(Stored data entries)
---
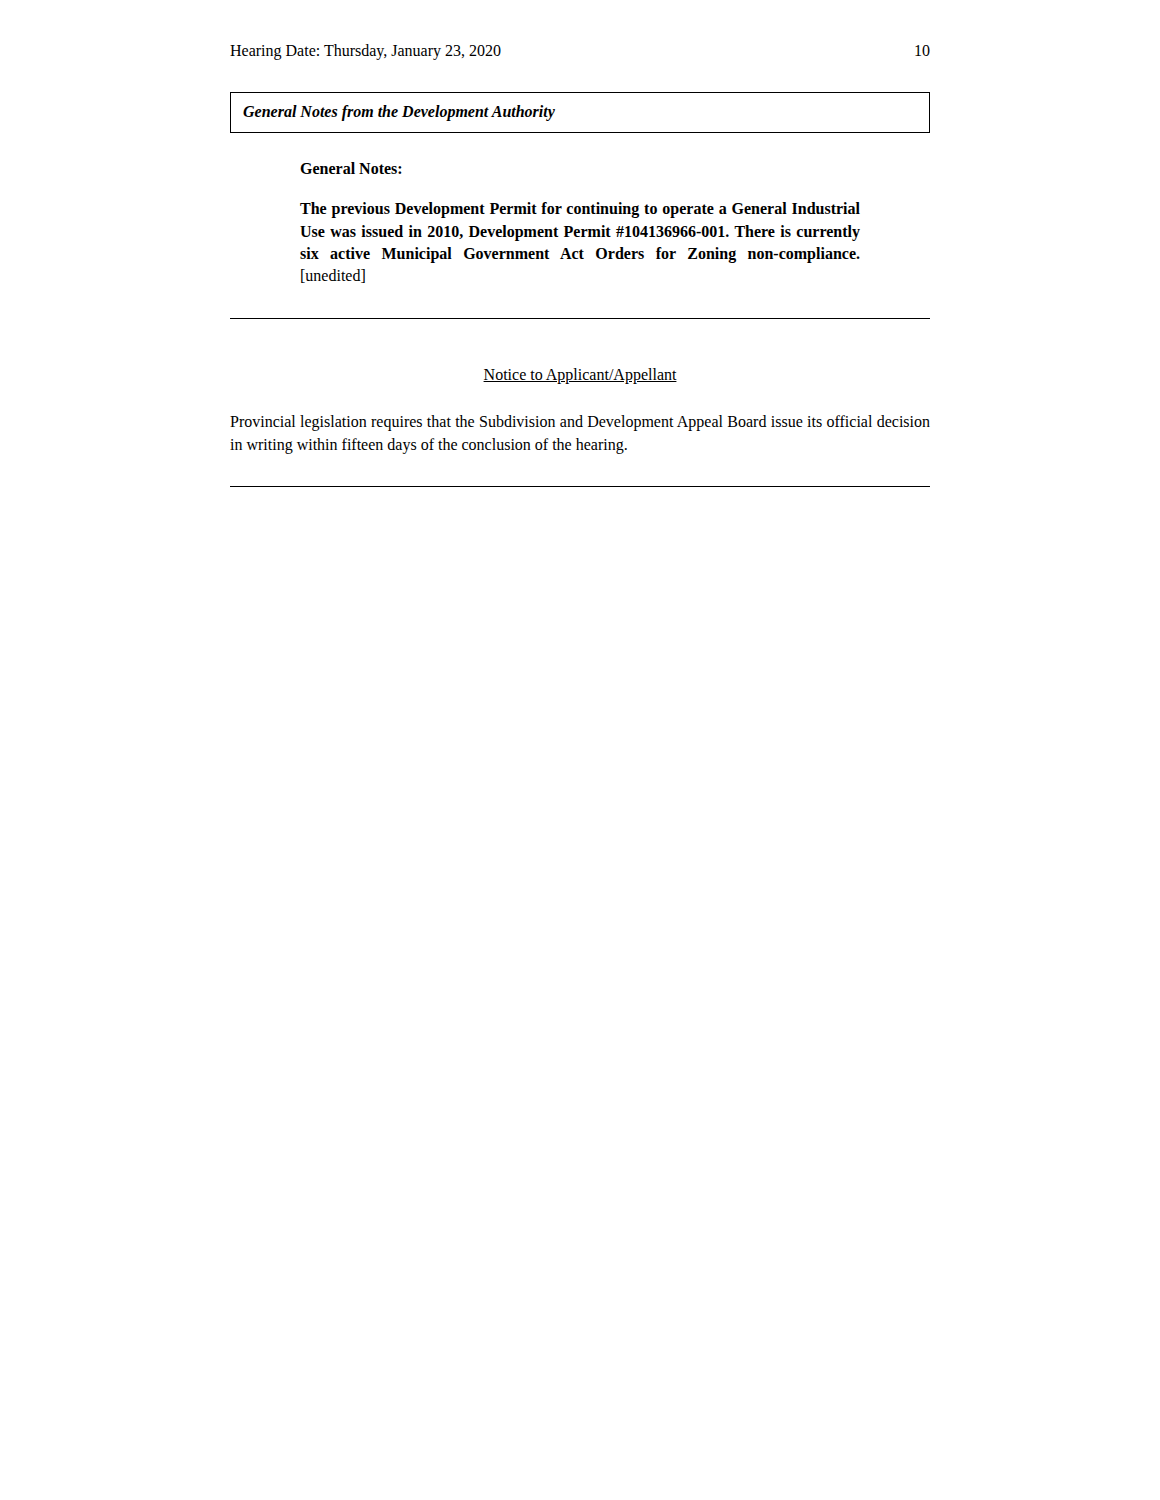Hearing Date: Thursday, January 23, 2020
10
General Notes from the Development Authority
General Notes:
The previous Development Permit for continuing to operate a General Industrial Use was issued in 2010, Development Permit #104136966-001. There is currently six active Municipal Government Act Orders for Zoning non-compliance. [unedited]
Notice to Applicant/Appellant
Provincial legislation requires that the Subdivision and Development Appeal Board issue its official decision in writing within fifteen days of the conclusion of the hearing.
---
■ Exercise details: Images are to be skipped, and each line above is to be returned exactly.

■ Problem solution:
Hearing Date: Thursday, January 23, 2020
10
General Notes from the Development Authority
General Notes:
The previous Development Permit for continuing to operate a General Industrial Use was issued in 2010, Development Permit #104136966-001. There is currently six active Municipal Government Act Orders for Zoning non-compliance. [unedited]
Notice to Applicant/Appellant
Provincial legislation requires that the Subdivision and Development Appeal Board issue its official decision in writing within fifteen days of the conclusion of the hearing.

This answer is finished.